This early work by Folmer, from circa 1928, is an excellent example of his figurative work when, like many artists in Paris at the time, he developed his own style...
This early work by Folmer, from circa 1928, is an excellent example of his figurative work when, like many artists in Paris at the time, he developed his own style based on some of the visual aspects of Cubism, as opposed to the conceptual elements.

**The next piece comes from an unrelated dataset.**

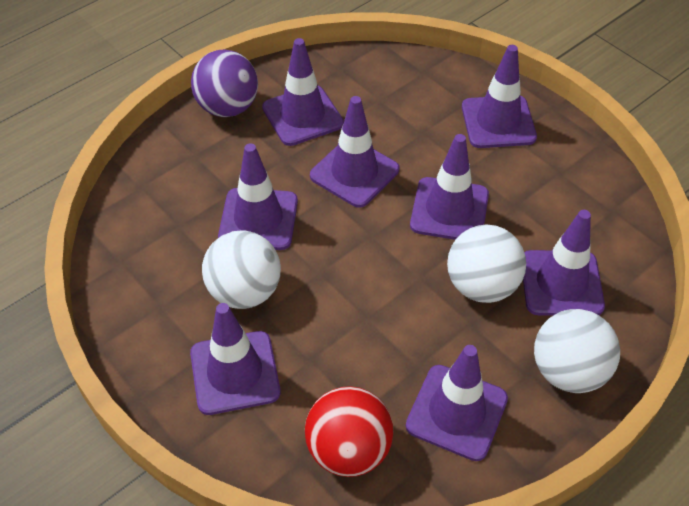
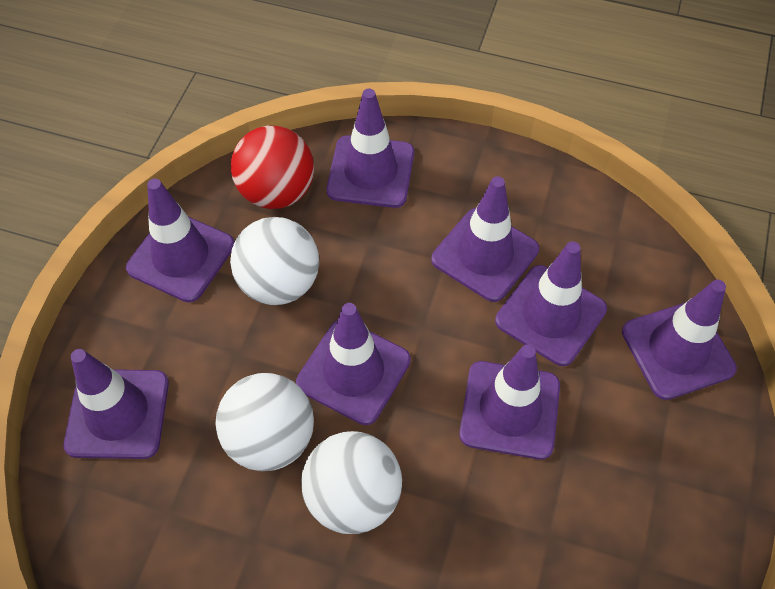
purple ball: 1 -> 0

Georges Folmer was born in 1895 in Nancy. At the age of 15, he enrolled at the Art School of his native town where he studied painting, sculpture and architecture for the next three years. During the outbreak of war he happened to be in Germany, where he was imprisoned. He put his enforced idleness to good use by painting the scenery for a small theatre organised by the prisoners, who included well-known artists such as Etievant and Lucien Nat, the future star of the Baty theatre. After that, Folmer was sent as a prisoner on parole to Geneva, where he quickly became a student at the Art School. He spent a year there before the hazards of war took him to Algeria. Delighting in the light he found there, he discovered the colours which he used in his paintings during his travels in both Algeria and Tunisia.
Once the war was over, he decided against returning to Nancy and settled instead in Paris in 1919, where he became a regular exhibitor at, and then a member of, the Salons des Indépendants d’Automne and at the Tuileries. In order to earn his living, the artist’s eternal problem, he worked in various professions connected with art. This included designing the theatrical costumes for the actor Dullin at the Ibels workshop. This gave him the opportunity to frequent literary and modern art circles, and in 1926 he met Del Marle for the first time, along with members of the Vouloir group, including Lempereur-Haut, who was to become a loyal friend. He continued with his painting whilst at the same time doing wood engraving and enamel work. Critics at the time remarked on his new style – ‘solidity in construction’ and ‘colourful cadence’ - which was his first move towards Cubism: “Thanks be to the Billiet-Vorms Gallery for having revealed the new Georges Folmer to us.”
From the Thirties onwards and without abandoning his Cubist vision, he studied the influence of Cubism in comparison with the first attempts at abstract art. In 1932, he met Auguste Herbin and was attracted by the young ‘Abstraction-Creation’ movement. He continued developing his studies and his practical and technical research work on the Section d’Or and on the harmonic division of space, split up into different planes. In 1935, he exhibited at the first Salon d’Art mural alongside Delaunay, Gleizes and Kandinsky. From then on, he totally expressed ‘non-imitative plastic art’, according to Del Marle’s definition. In 1939 his work was shown together with that of Frédo-Sides at the Galerie Charpentier at the still-famous event which included all the non-representational artists of the time. This event was the precursor of the Salon des Réalités Nouvelles which opened in 1946 after the war. Georges Folmer exhibited there regularly until 1972 and from 1947 onwards he showed his spatial constructions and his paintings on canvas. Before that, in 1942, he had created a new technique for his drawings, which he called ‘Monotypes,’ involving the superimposing of various printing inks applied with rollers or tools he devised himself. In 1949 at the Café du Globe he, Gorin, Servanes and Beothy were among the first nine artists who, at Del Marle’s initiative, made preparations for forming what was to become the Groupe Espace, whose famous manifesto he signed in 1952.